TASK STATEMENT:
The answer should consist of each line from the data below that includes "bottle".

*** Opening RECORDS SHOWN ***

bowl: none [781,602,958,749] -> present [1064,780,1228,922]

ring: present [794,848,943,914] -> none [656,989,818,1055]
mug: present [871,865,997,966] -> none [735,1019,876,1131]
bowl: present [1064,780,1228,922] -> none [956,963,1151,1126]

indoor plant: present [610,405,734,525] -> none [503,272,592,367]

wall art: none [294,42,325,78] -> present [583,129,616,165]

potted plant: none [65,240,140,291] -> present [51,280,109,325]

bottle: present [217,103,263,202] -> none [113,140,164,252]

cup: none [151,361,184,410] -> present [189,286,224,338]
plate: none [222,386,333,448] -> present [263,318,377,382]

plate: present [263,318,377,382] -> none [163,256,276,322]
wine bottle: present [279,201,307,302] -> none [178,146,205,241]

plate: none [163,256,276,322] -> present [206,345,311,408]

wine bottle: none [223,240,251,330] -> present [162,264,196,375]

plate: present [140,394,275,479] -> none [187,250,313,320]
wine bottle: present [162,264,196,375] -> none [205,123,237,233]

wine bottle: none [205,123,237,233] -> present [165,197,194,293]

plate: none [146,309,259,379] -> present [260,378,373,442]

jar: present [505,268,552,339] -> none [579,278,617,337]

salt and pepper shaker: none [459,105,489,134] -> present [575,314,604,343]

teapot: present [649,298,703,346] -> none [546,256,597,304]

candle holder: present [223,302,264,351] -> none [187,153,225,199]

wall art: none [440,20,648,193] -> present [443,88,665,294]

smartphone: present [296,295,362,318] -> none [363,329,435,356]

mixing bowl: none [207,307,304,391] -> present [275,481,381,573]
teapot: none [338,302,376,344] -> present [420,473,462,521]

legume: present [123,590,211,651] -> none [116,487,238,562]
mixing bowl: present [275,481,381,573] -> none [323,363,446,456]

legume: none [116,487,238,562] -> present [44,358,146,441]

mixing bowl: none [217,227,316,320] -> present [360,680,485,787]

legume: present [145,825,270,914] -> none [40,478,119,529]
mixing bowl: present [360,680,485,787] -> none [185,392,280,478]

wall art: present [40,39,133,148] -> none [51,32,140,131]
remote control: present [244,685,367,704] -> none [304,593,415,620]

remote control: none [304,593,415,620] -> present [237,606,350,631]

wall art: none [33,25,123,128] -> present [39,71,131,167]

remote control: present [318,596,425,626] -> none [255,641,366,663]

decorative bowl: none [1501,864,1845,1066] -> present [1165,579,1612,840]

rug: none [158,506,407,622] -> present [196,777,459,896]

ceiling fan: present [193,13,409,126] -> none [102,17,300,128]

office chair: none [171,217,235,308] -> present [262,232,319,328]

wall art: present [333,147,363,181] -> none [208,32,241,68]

*** Closing RECORDS SHOWN ***

ANSWER SECTION:
bottle: present [217,103,263,202] -> none [113,140,164,252]
wine bottle: present [279,201,307,302] -> none [178,146,205,241]
wine bottle: none [223,240,251,330] -> present [162,264,196,375]
wine bottle: present [162,264,196,375] -> none [205,123,237,233]
wine bottle: none [205,123,237,233] -> present [165,197,194,293]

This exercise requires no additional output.